“那他们是怎么被放进来的?”刘荣又问。
乔木摇头:“我不知道,你要让我猜,我只能猜这是非常高明的障眼法,心理游戏。”
“障眼法?”
“我们假设这就是人为的,是故弄玄虚,那它本质上就是一种障眼法、魔术。”
乔木指着碎了一地的墙砖:“假设幕后之人的手法非常精妙,精妙到即使是你,不抱着目的去认真检查,也会被骗过去。更别说咱们当时所有注意力都在墙内的水声,这也会分散咱们的注意力。
“咱们并没有意识到墙上可能有某种机关,就直接把墙破坏了。这种鲁莽的破坏行为,则反过来帮助幕后之人毁尸灭迹。现在咱们再想验证墙是否有猫腻,应该已经不可能了,对吧?”
刘荣打量着满地的碎砖块,点了点头。
“所以我说这是魔术、障眼法、心理游戏。幕后之人用这种方法骗过了我们,让我们以为这是超自然现象,让我们疑惑、恐惧、进退失据,直至露出致命的破绽。”
他这么一说,刘荣立刻警觉地站起身,死死握住两把匕首,警剔地打量起周围。
“我不是说现在,我是说之后……”乔木摆了摆手,依然毫无防备地蹲在地上,他突然想到了什么,问安娜,“你能判断他们的死因吗?比如溺水、中毒之类的。”
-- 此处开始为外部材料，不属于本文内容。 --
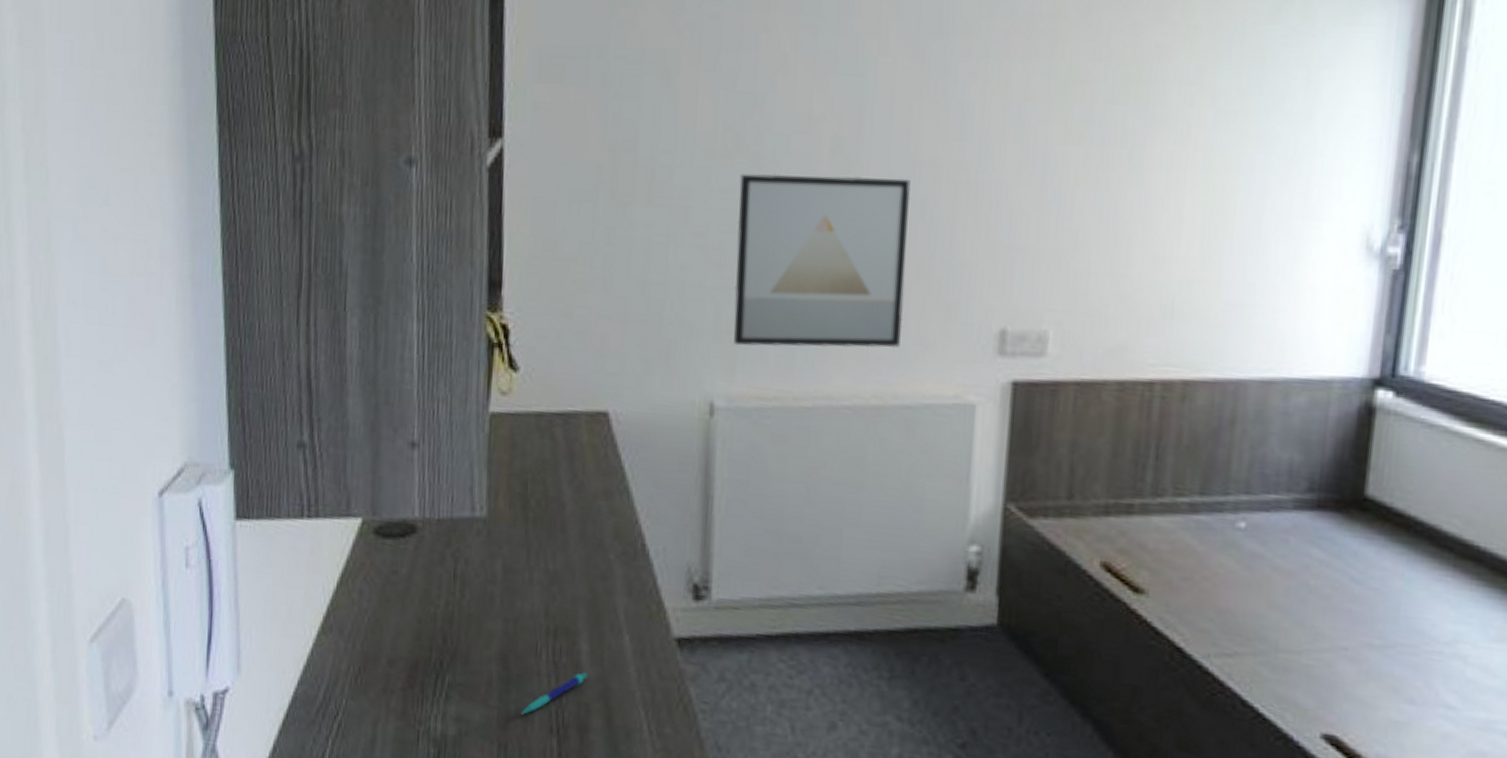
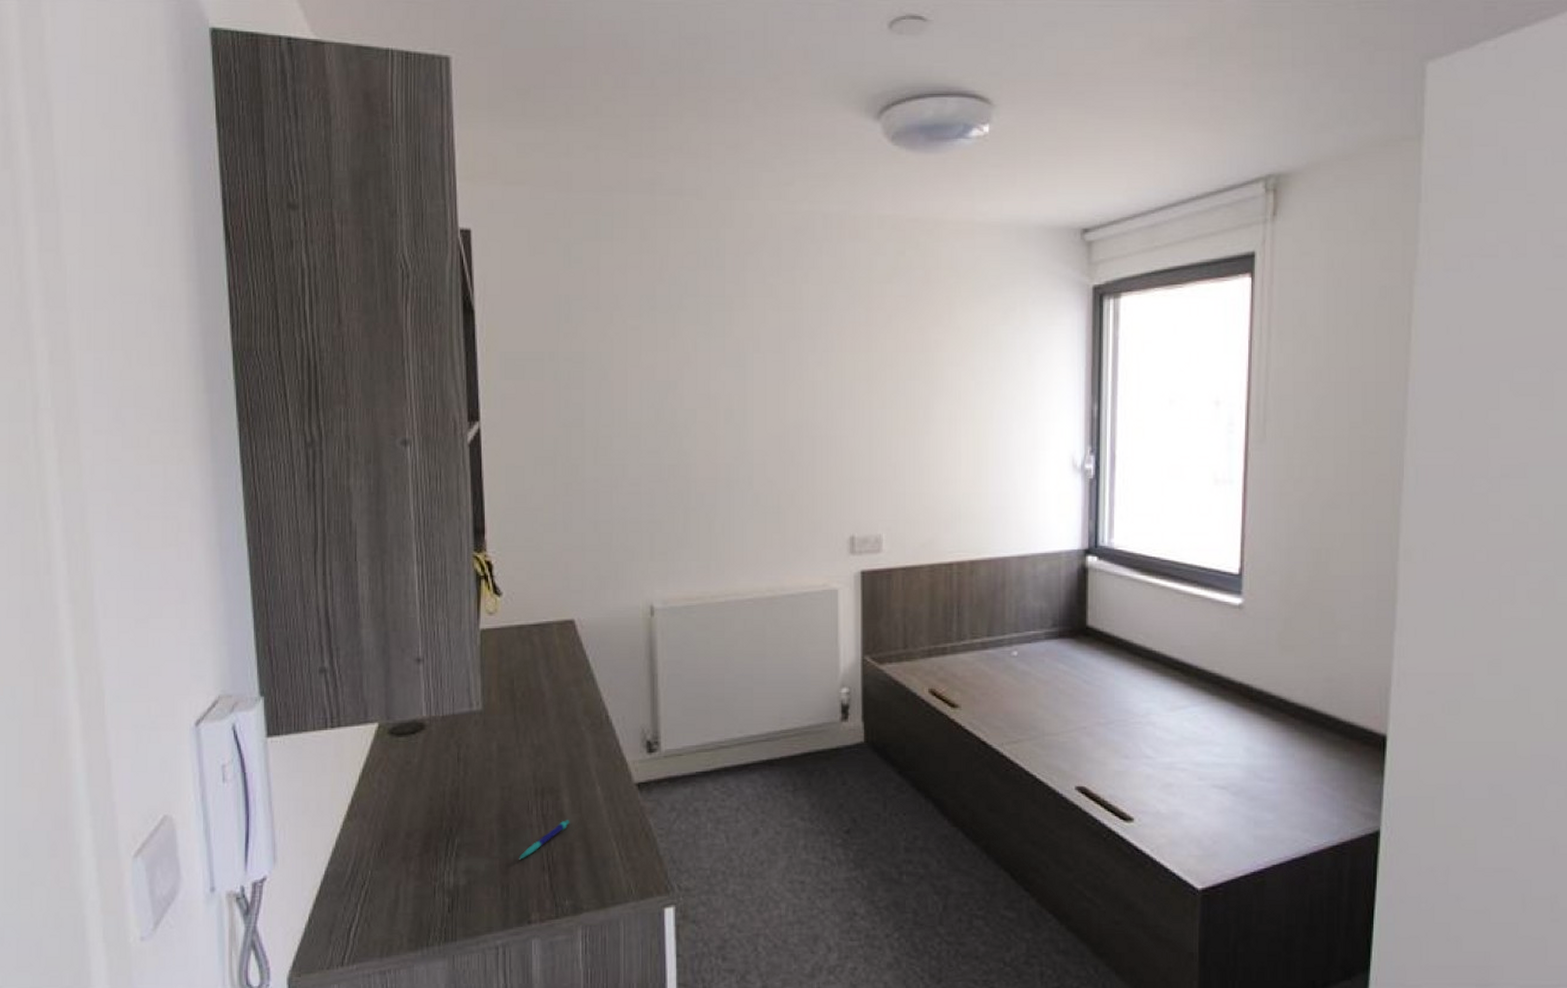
wall art: present [734,173,911,349] -> none [662,436,784,562]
安娜摇了摇头,她没这么深入地研究过。不过现在她已经决定回去多研究这方面的知识了,将来才能争取更多的机会和乔木一起行动。
“我试试吧,”猪八戒提议,“我对这方面有一些涉猎。”
他的语气自始至终都温吞柔和,丝毫不受这片环境和眼前变故的影响。这反而让他显得更诡异了。
‘这真的是女仆和管家吗……’刘荣与齐三才又对视一眼,面露苦色。
他们突然觉得,最吓人的不是尸体,而是这支诡异的甲方队伍。
猪八戒倒没在意剧情人物怎么看自己,他来到一具尸体前,双手温柔地掰着尸体的头部,上下左右进行检查。
不到三十秒,人们就听见了他“咦”的一声。
一瞬间,齐三才的头皮就麻了。
“有镊子吗?”猪八戒回头问,“筷子也行。”
“???”这叫什么要求?!
但接过内达从急救包中取出的医用镊子后,猪八戒直接将镊子伸进死者的鼻腔,从里面拽出了一条黑色、潮湿而黏糊的东西。
看着非常恶心。
但更恶心的是,那东西竟然越拽越长,等彻底拽出来时,足足有半米!
胆子更大的刘荣,早就凑过去观察了,一下子就认出了这东西。
“这是……头发?”他愕然地隔着头发看向猪八戒,似乎不相信自己的判断。
猪八戒点了点头:“是头发,这么长,应该是女人的头发。”
说着,他直接小心翼翼地将头发摆在旁边,又将镊子探进尸体另一个鼻孔,从里面又拽出一绺头发……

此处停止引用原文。